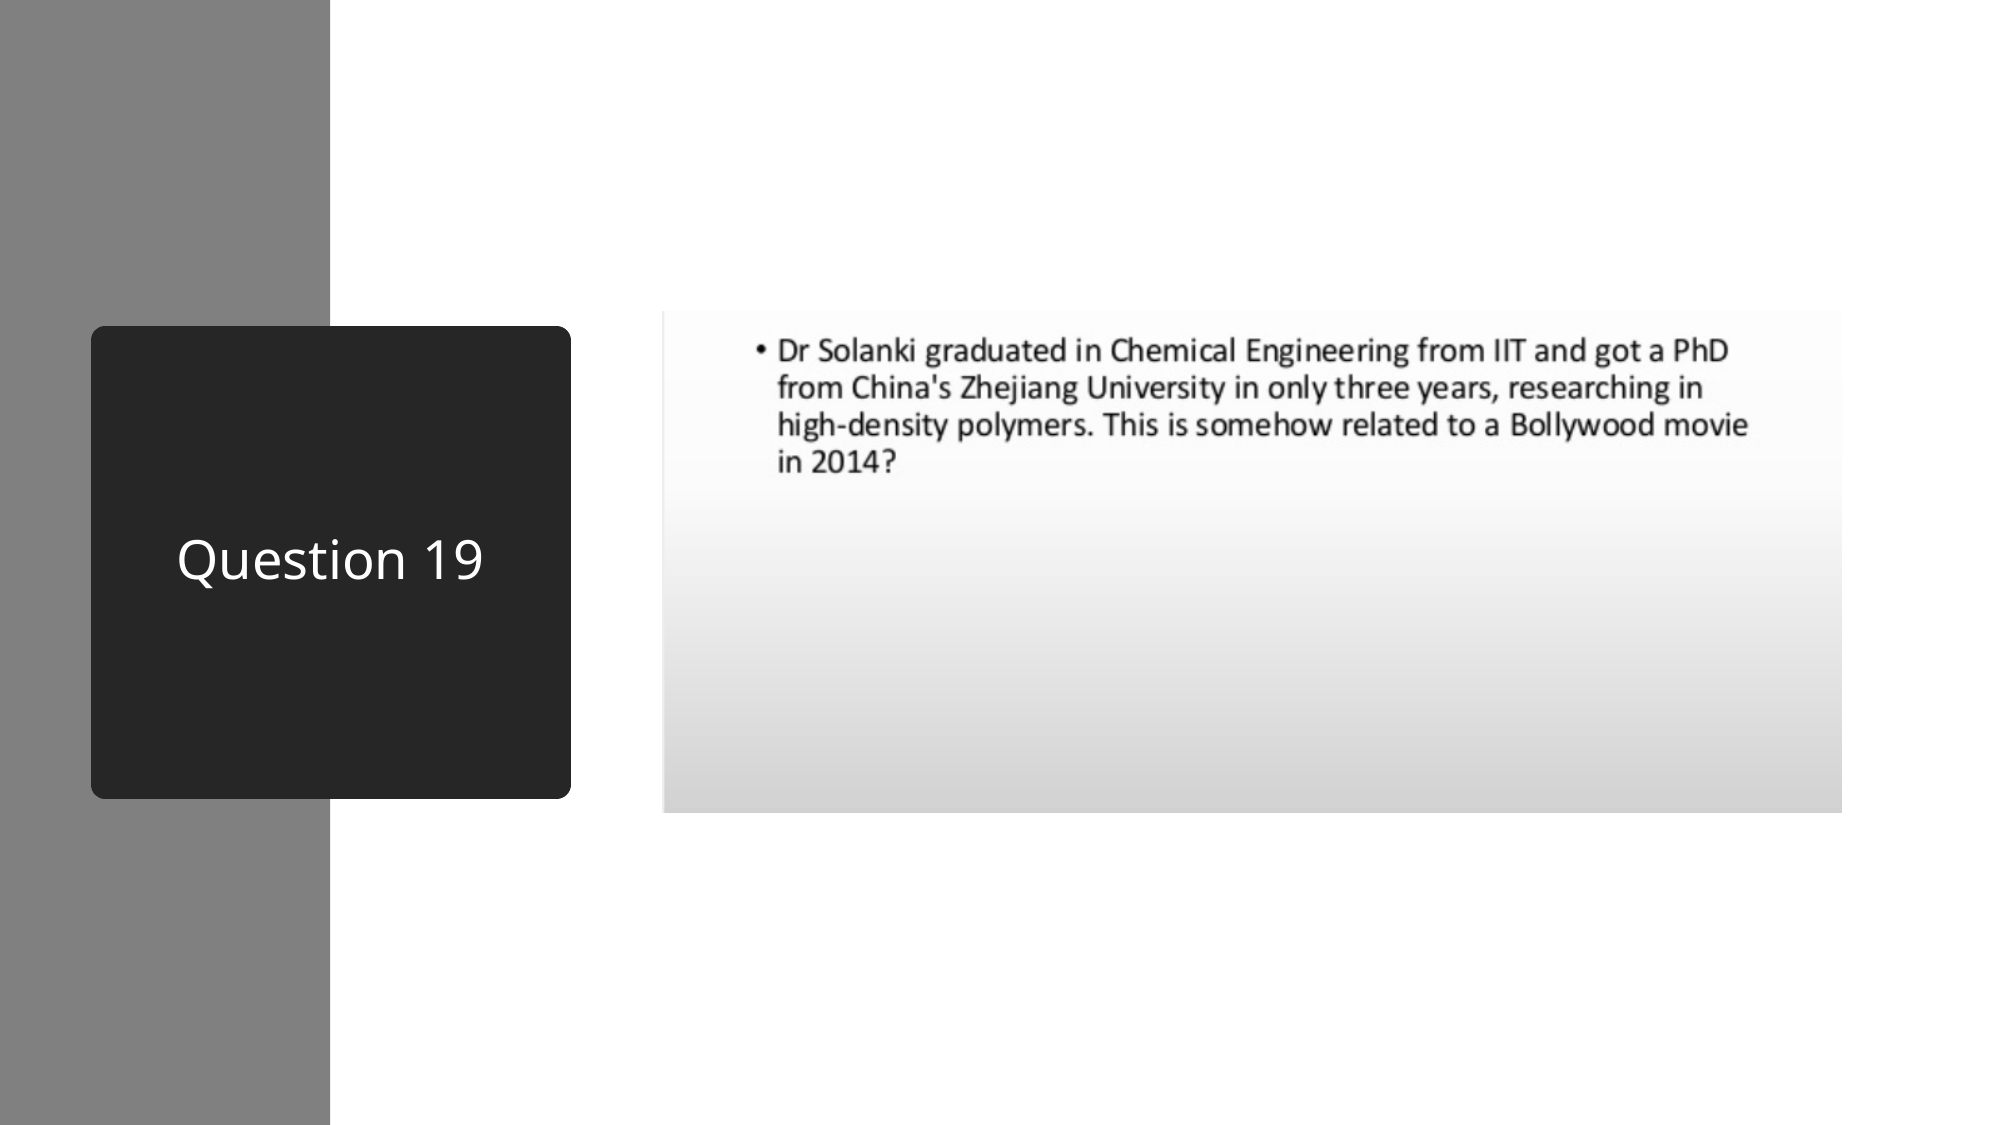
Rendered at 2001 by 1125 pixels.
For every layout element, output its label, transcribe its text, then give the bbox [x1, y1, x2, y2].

title Question 19 [105, 340, 557, 785]
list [662, 311, 1842, 813]
text_box [0, 0, 331, 1125]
☆ ☆ ☆
■ Requirement: Every entry must be reproduced exactly, with the images left out.

■ Your solution:
Rendered at 2001 by 1125 pixels.
For every layout element, output its label, transcribe its text, then give the bbox [x1, y1, x2, y2].

title Question 19 [105, 340, 557, 785]
list [662, 311, 1842, 813]
text_box [0, 0, 331, 1125]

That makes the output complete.